If what he’s done to date is any measure of his writerly prowess, then he is well on his way. He has already authored his first book. It’s an untitled work and incorporates drawings, mixed media—by way of wildlife stickers that click when they’re depressed. I ghost wrote a couple of pages, but for the most part Samson’s diary is an original work that touches on his existential wanderings through Christmas, Moray eels and Robinson Crusoe. He’s not quite writing cursively and it appears at times he’s not even writing English, but he’s filling pages, which in today’s literary world can earn you a pretty penny.

If I had my druthers, would I prefer him to be a novelist rather than a scribe for hire in the always-fresh-never-staid world of editorial? You betcha. Would I wish him to have creative control and take it as far as his muses will allow? What father wouldn’t? Perhaps he senses this and wants to make me proud. It could answer this whole famous notion he has in his head? I should be careful. The whole parents’ and their unfulfilled dreams can impact their children to terrible effect. Take Michael Jackson: the epitome of tears before bedtime

In toying with the mark my son will leave on Western civilization, the idea of him writing the next Ulysses is sexy, though misguided. I love the way people say, “If Ulysses were written today, it would never get published.” True that. Though, not because the likes of Joyce aren’t around, they are. The Joyces of a hundred years on are less concerned with a parallel story of the most famous mythological journey of all time and a man’s wanderings through the streets of Dublin. Their schtick is more about posing fiction as fact...true stories of escaping Nazis and being raised by wolves in the Ukraine Misha: A Mémoire of the Holocaust Years, or raised by gangbangers in South Los Angeles, when you're really a Valley girl Love and Consequences. The need to be famous can make your nose grow just like that. I know shouldn’t be bogging you down with this. Had Samson been raised in a Skinnerian box, tended to his earliest formations with rubber gloves bolted to the structure of his 24-month home, he’d be less susceptible to my influences and less of a slave to his innate desire to emulate them. Equally, Samson could have chosen a more benign trait of mine to follow, like taking enormously embarrassing mouthfuls of food, for instance. But publishing!? I know keeping children in a box seems a little off, but most parents are hip to the idea, no? What do think a crib is?

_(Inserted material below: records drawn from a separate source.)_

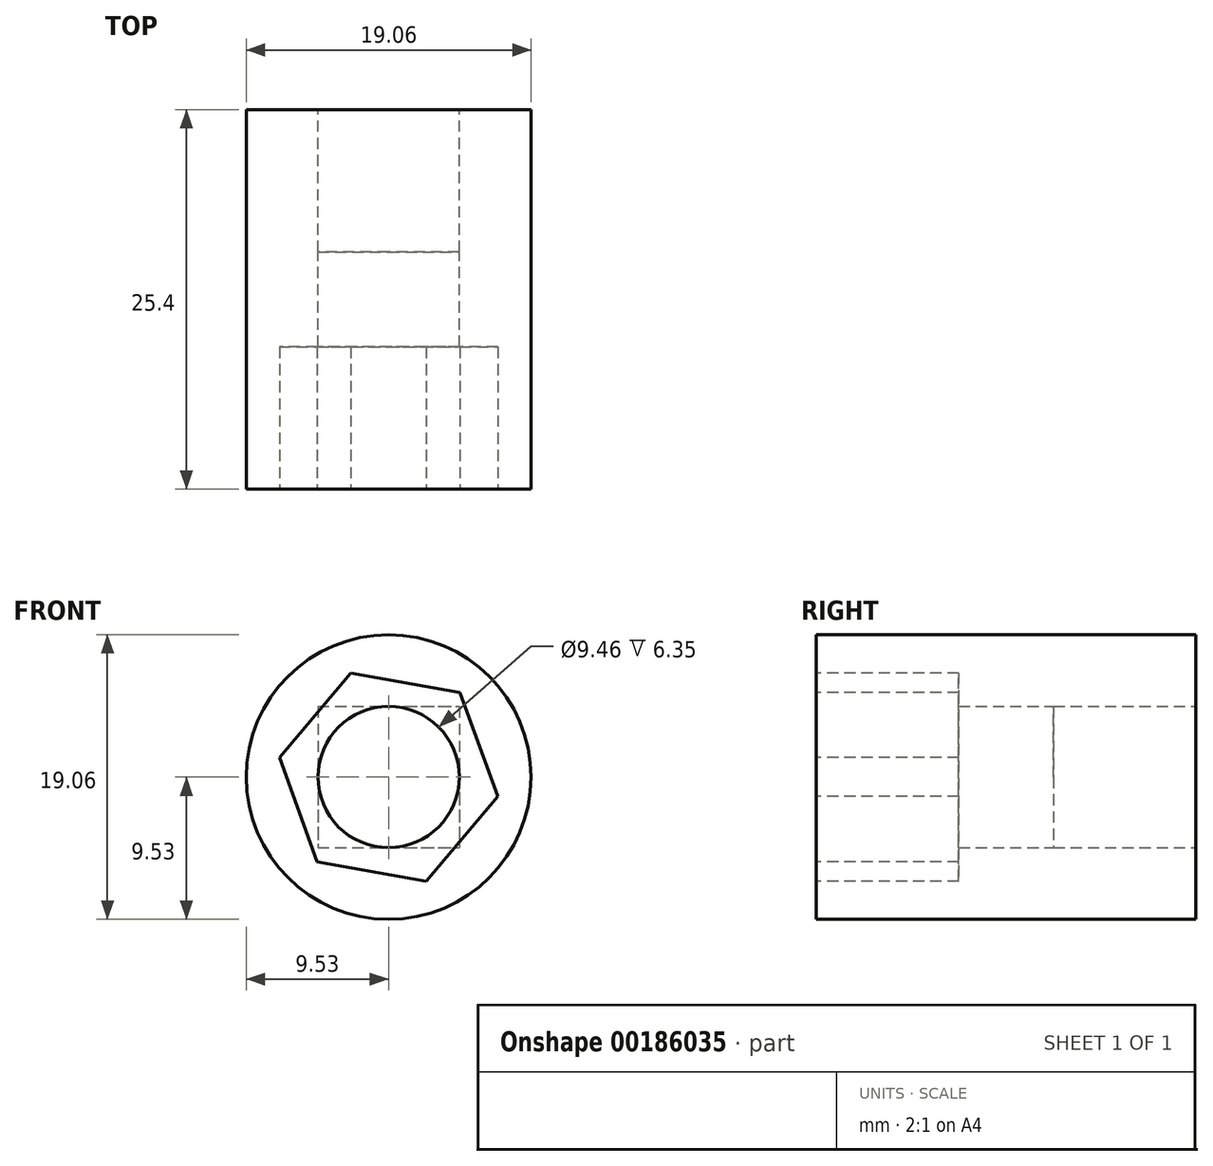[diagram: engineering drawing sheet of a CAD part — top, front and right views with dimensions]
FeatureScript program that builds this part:
annotation { "Feature Type Name" : "Feature", "Feature Type Description" : "" }
export const myFeature = defineFeature(function(context is Context, id is Id, definition is map)
    precondition{}
    {
        {
            var Q0;
            Q0=qCreatedBy(makeId("Front.planeOp"),FACE);
            var sketch = newSketch(context, id + "F0", { "sketchPlane" : qUnion([Q0])});
            skCircle(sketch, "E0", {"center": v(0, 0) * mm, "radius": 9.53 * mm});
            skSolve(sketch);
        }
        {
            var Q0;
            Q0=qCreatedBy(makeId("Front.planeOp"),FACE);
            var sketch = newSketch(context, id + "F1", { "sketchPlane" : qUnion([Q0])});
            skLineSegment(sketch, "E1.bottom", {"start": v(-4.73, 4.73) * mm, "end": v(4.73, 4.73) * mm});
            skLineSegment(sketch, "E1.top", {"start": v(-4.73, -4.73) * mm, "end": v(4.73, -4.73) * mm});
            skLineSegment(sketch, "E1.left", {"start": v(-4.73, 4.73) * mm, "end": v(-4.73, -4.73) * mm});
            skLineSegment(sketch, "E1.right", {"start": v(4.73, 4.73) * mm, "end": v(4.73, -4.73) * mm});
            skPoint(sketch, "E1.middle", {"position": v(0, 0) * mm});
            skCircle(sketch, "E2", {"center": v(0, 0) * mm, "radius": 4.73 * mm});
            skSolve(sketch);
        }
        {
            var Q0;
            Q0=makeQuery(id+"F0.imprint","IMPRINT",FACE,{"disambiguationData":[TD([[makeQuery(id+"F0.imprint","IMPRINT",EDGE,{"derivedFrom":sQuery(id+"F0.wireOp",EDGE,"E0")}),1.0]])]});
            extrude(context, id + "F2", {"entities" : qUnion([Q0]), "depth" : 25.4 * mm});
        }
        {
            var Q0;
            {var subQ0=sQuery(id+"F1.wireOp",EDGE,"E2");var subQ1=makeQuery(id+"F1.imprint","INTERSECT",VERTEX,{"derivedFrom":[sQuery(id+"F1.wireOp",EDGE,"E1.bottom"),subQ0]});Q0=makeQuery(id+"F1.imprint","IMPRINT",FACE,{"disambiguationData":[TD([[makeQuery(id+"F1.imprint","IMPRINT",EDGE,{"disambiguationData":[TD([[subQ1,1.0]])],"derivedFrom":subQ0}),1.0]])]});}
            extrude(context, id + "F3", {"entities" : qUnion([Q0]), "operationType" : NewBodyOperationType.REMOVE, "endBound" : BoundingType.THROUGH_ALL, "depth" : 25.4 * mm});
        }
        {
            var Q0;
            Q0 = qSketchRegion(id + "F1", true);
            extrude(context, id + "F4", {"entities" : qUnion([Q0]), "operationType" : NewBodyOperationType.REMOVE, "depth" : 9.52 * mm});
        }
        {
            var Q0;
            Q0=makeQuery(id+"F2.opExtrude","CAP_FACE",FACE,{"disambiguationData":[OSD([sQuery(id+"F0.wireOp",EDGE,"E0")])],"isStart":false});
            var sketch = newSketch(context, id + "F5", { "sketchPlane" : qUnion([Q0])});
            skCircle(sketch, "E3.cCircle", {"center": v(0, 0) * mm, "radius": 6.42 * mm, "construction": true});
            skLineSegment(sketch, "E3.0", {"start": v(4.78, 5.67) * mm, "end": v(7.3, -1.3) * mm});
            skLineSegment(sketch, "E3.1", {"start": v(7.3, -1.3) * mm, "end": v(2.52, -6.98) * mm});
            skLineSegment(sketch, "E3.2", {"start": v(2.52, -6.98) * mm, "end": v(-4.78, -5.67) * mm});
            skLineSegment(sketch, "E3.3", {"start": v(-4.78, -5.67) * mm, "end": v(-7.3, 1.3) * mm});
            skLineSegment(sketch, "E3.4", {"start": v(-7.3, 1.3) * mm, "end": v(-2.52, 6.98) * mm});
            skLineSegment(sketch, "E3.5", {"start": v(-2.52, 6.98) * mm, "end": v(4.78, 5.67) * mm});
            skPoint(sketch, "E3.0.midPoint", {"position": v(6.04, 2.19) * mm});
            skSolve(sketch);
        }
        {
            var Q0;
            Q0=makeQuery(id+"F5.imprint","IMPRINT",FACE,{"disambiguationData":[TD([[makeQuery(id+"F5.imprint","IMPRINT",EDGE,{"derivedFrom":sQuery(id+"F5.wireOp",EDGE,"E3.0")}),-1.0]])]});
            extrude(context, id + "F6", {"entities" : qUnion([Q0]), "operationType" : NewBodyOperationType.REMOVE, "oppositeDirection" : true, "depth" : 9.52 * mm});
        }
    });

After his commanding declaration, I’ve been trying to get to grips with what both children will become. Standing by our kitchen island, recently, I looked over to the children’s dining table where my daughter, Amelia, valiantly drank juice from the air hole of her sippy cup while the contents streamed from the mouth piece onto the carpet, and then noticed the leaves at the bottom of my tea cup (That's a big fat James Frey whopper. I use tea bags). I wondered what they might tell regarding the fate of my two babes? Perhaps embracing Samson’s decision is what’s best? At the same time, I should prepare him for all that he is about to endure and enjoy. James Wright, the Pulitzer-prize winning poet, gave his son the sort of treatment that can only fortify a child’s quest for their dreams. Having read his son’s first poem, Wright said in an encouraging tone, “You’re a poet! Welcome to hell.” Notwithstanding, there is Samson's mother. I’m not sure if he’s considered Hope's wishes when it comes to his sallying off to some Paris commune of his own making. I get why this has to happen: the whole creative process and self-discovery thing, but mothers are mothers, especially one who already lives with a writer. She would no more want her son to leave home than to become a writer. And leaving home to become a writer, well, perhaps Wright’s commendation would work just as well in this instance: Samson, “Welcome to hell.” You've just broken your mother's heart. Given this, I wonder whether now is a good time to revisit the Skinner box idea with Hope? What better place from which to write from home?